Photos with camera intrinsics
= Beginning of Section =

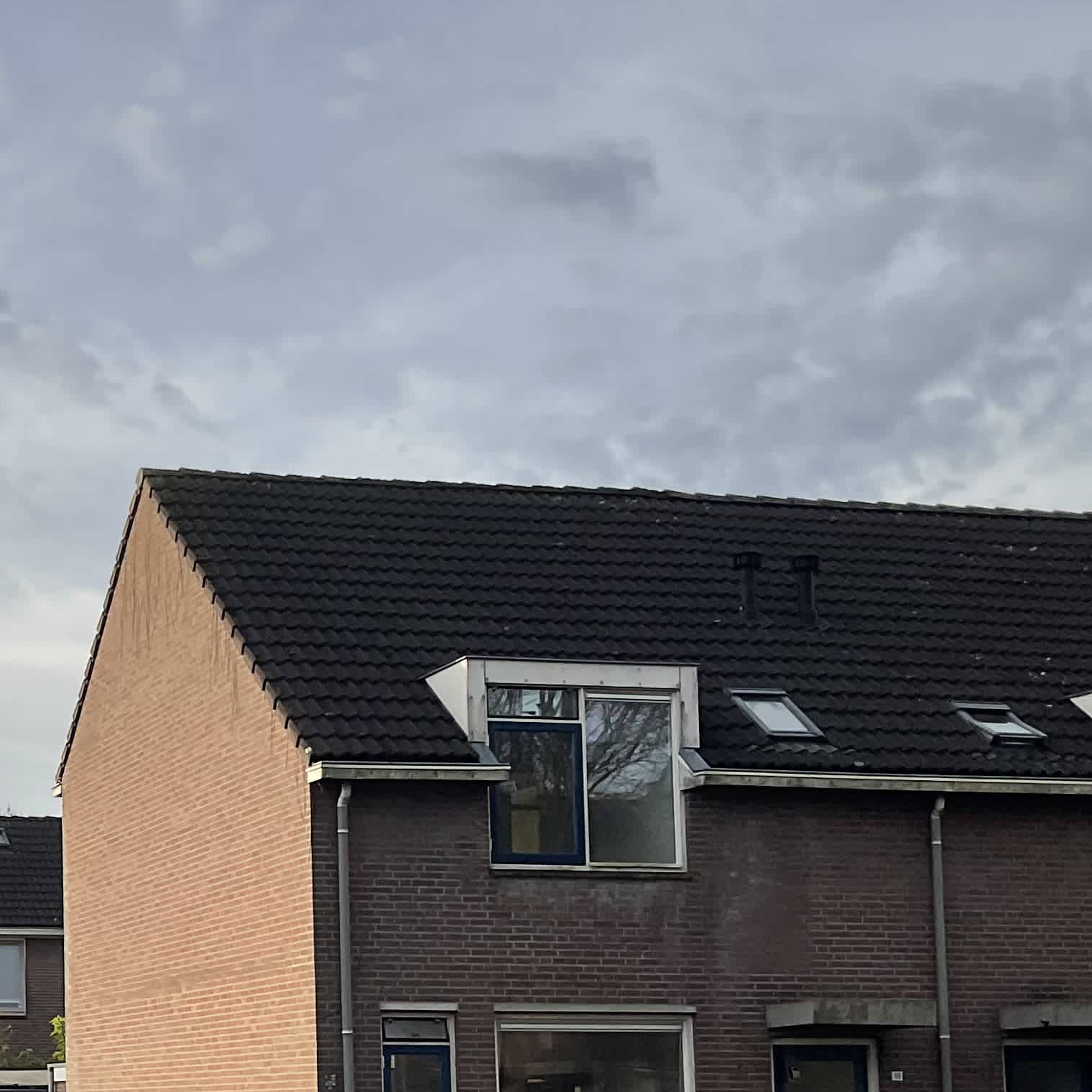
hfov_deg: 23.9
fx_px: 2427
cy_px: 894
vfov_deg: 24.9
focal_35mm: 68
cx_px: -80
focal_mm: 3
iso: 16
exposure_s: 1/1279
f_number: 1.8
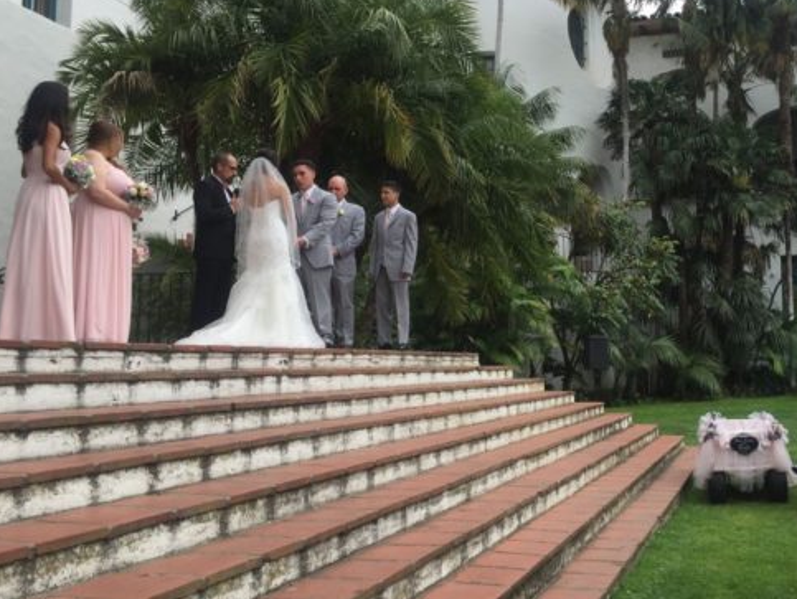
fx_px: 922
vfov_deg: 36.0
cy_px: 272
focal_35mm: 40
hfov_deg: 45.9
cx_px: 543
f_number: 2.2
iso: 32
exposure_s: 1/807
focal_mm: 4.15
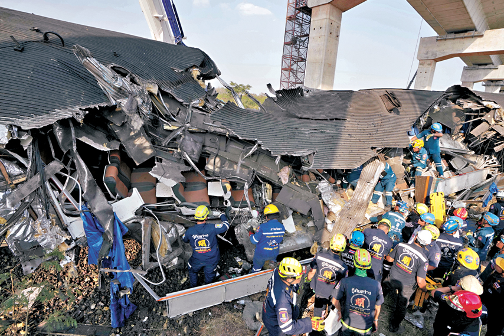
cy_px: 168
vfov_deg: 70.4
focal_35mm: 17
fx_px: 238
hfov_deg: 93.2
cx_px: 266
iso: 500
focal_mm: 16
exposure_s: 1/500
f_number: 8
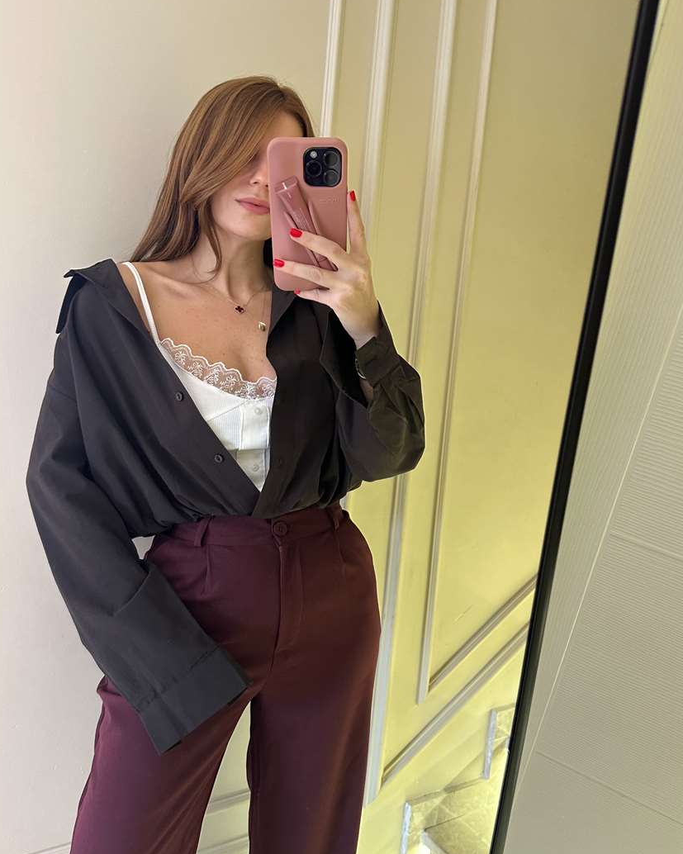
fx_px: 733
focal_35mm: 29
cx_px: 359
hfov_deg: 49.9
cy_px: 439
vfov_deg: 60.4
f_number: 1.78
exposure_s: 1/60
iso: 320
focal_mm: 6.86
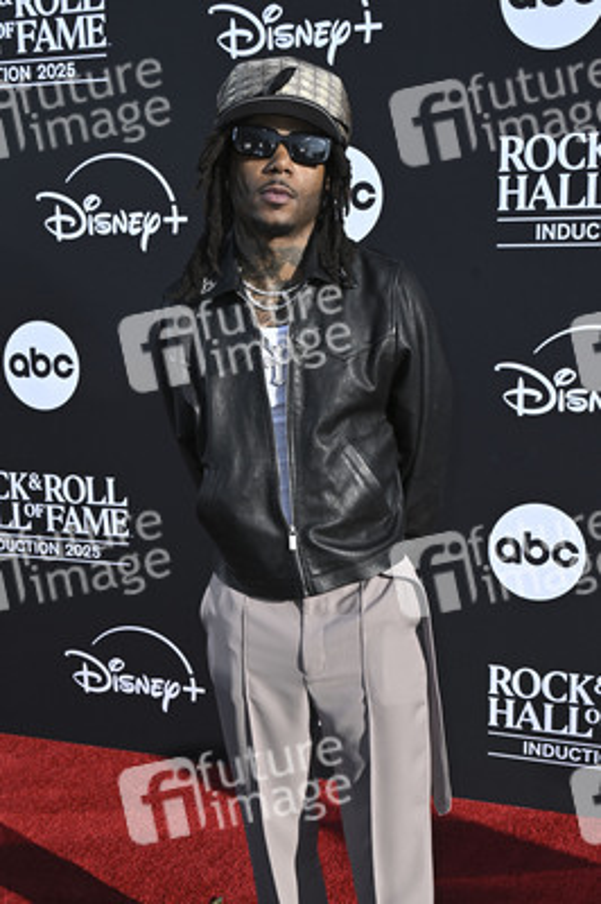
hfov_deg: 37.8
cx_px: 300
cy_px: 452
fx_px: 878
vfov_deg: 54.5
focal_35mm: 35
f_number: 10
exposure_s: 1/320
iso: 200
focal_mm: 35
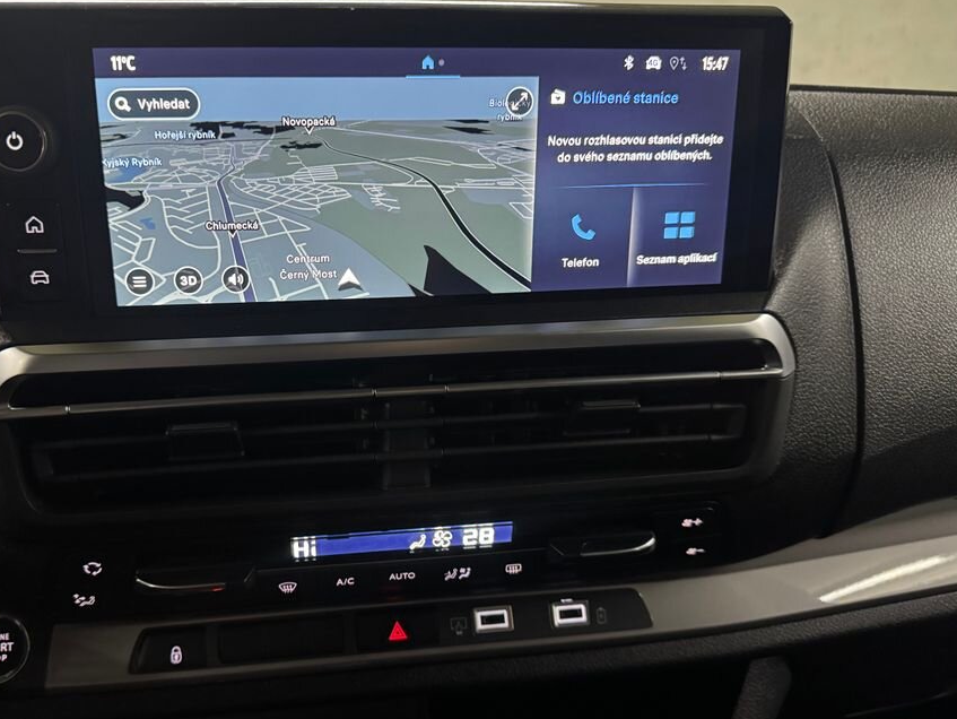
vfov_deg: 48.2
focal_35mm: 29
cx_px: 388
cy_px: 392
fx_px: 802
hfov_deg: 61.2
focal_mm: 6.76
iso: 800
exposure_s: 1/33
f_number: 1.78
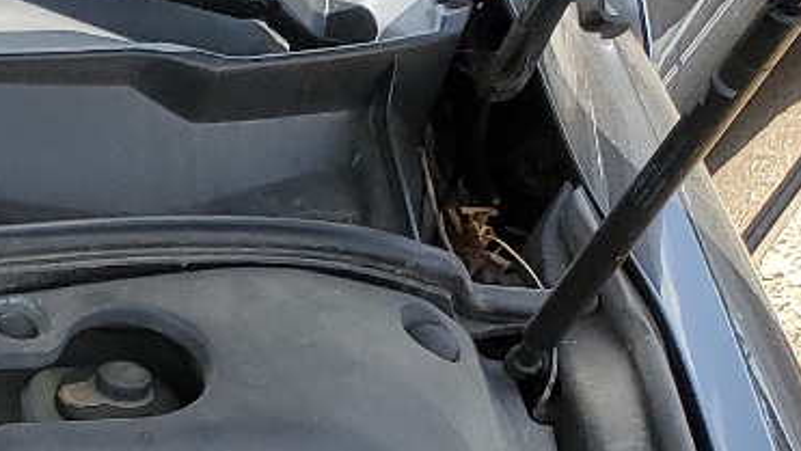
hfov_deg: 14.5
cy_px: 1211
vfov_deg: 8.7
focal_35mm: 122
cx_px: -805
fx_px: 2592
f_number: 1.5
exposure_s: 1/833
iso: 50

= End of Section =

Without including the pictures, copy all of the data exactly.

### Result
hfov_deg: 23.9
fx_px: 2427
cy_px: 894
vfov_deg: 24.9
focal_35mm: 68
cx_px: -80
focal_mm: 3
iso: 16
exposure_s: 1/1279
f_number: 1.8
fx_px: 922
vfov_deg: 36.0
cy_px: 272
focal_35mm: 40
hfov_deg: 45.9
cx_px: 543
f_number: 2.2
iso: 32
exposure_s: 1/807
focal_mm: 4.15
cy_px: 168
vfov_deg: 70.4
focal_35mm: 17
fx_px: 238
hfov_deg: 93.2
cx_px: 266
iso: 500
focal_mm: 16
exposure_s: 1/500
f_number: 8
fx_px: 733
focal_35mm: 29
cx_px: 359
hfov_deg: 49.9
cy_px: 439
vfov_deg: 60.4
f_number: 1.78
exposure_s: 1/60
iso: 320
focal_mm: 6.86
hfov_deg: 37.8
cx_px: 300
cy_px: 452
fx_px: 878
vfov_deg: 54.5
focal_35mm: 35
f_number: 10
exposure_s: 1/320
iso: 200
focal_mm: 35
vfov_deg: 48.2
focal_35mm: 29
cx_px: 388
cy_px: 392
fx_px: 802
hfov_deg: 61.2
focal_mm: 6.76
iso: 800
exposure_s: 1/33
f_number: 1.78
hfov_deg: 14.5
cy_px: 1211
vfov_deg: 8.7
focal_35mm: 122
cx_px: -805
fx_px: 2592
f_number: 1.5
exposure_s: 1/833
iso: 50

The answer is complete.